> [CHALLENGES]:
1 – In the GMFSK post, about how many contacts did the group rack up during Field Day?
2 – Can you repeat the GMFSK post verbatim from "GMFSK on a Modern" up to and including "for two radios."?

GMFSK on a Modern Linux Distro

Last weekend was the Amateur Radio Relay League's annual Field Day celebration. I took part, for the first time in my life. It was quite nifty -- Ron Schwartz (N7CE, and one of the executive-folks at my little company), Dan Ransom (K7MM, and ditto...he's another guy that has been with Schweitzer pretty much since day one), Joe (missing his callsign, he's another SEL fellow) and myself took shifts at a couple of radios in Ron's shack.

Dan was nice enough to set up laptops with logging software and automated whizbangery that made the radios sing, or speak, or go 'tweedle deedle', depending upon whether we were running morse code, voice, or a data mode. It wasn't a great year due to sunspots, but we collectively racked up about 200 contacts, which ain't too shabby for two radios.

Now that I'm hopefully moving into a house, I'm pondering putting up a few nice wire dipoles to play around on HF. It was certainly nice to get a little tutorial on how things are done from folks in the know.

I purchased a Signalink USB sound card a few months ago hoping to tinker with some of this stuff. The Signalink has made a nice sound card for my new linux box in the meantime, since the Creative Labs X-Fi sound card that I bought has no linux support...

I finally loaded up some rtty software on said linux box, in the form of GMFSK. I'm running Ubuntu 8.04, though, which uses ALSA for sound. GMFSK and just about every other ham program I've played with for linux depends upon the OSS interface to sound cards. Some of the ham softmodem packages included with ubuntu are even pre-OSS, which makes me wonder how the packages keep getting included.

> [DATA EXTRACT]:
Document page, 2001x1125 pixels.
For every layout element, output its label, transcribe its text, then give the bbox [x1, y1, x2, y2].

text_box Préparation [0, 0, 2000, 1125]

> [WORKED SOLUTIONS]:
1 – About 200 contacts.

2 –
GMFSK on a Modern Linux Distro

Last weekend was the Amateur Radio Relay League's annual Field Day celebration. I took part, for the first time in my life. It was quite nifty -- Ron Schwartz (N7CE, and one of the executive-folks at my little company), Dan Ransom (K7MM, and ditto...he's another guy that has been with Schweitzer pretty much since day one), Joe (missing his callsign, he's another SEL fellow) and myself took shifts at a couple of radios in Ron's shack.

Dan was nice enough to set up laptops with logging software and automated whizbangery that made the radios sing, or speak, or go 'tweedle deedle', depending upon whether we were running morse code, voice, or a data mode. It wasn't a great year due to sunspots, but we collectively racked up about 200 contacts, which ain't too shabby for two radios.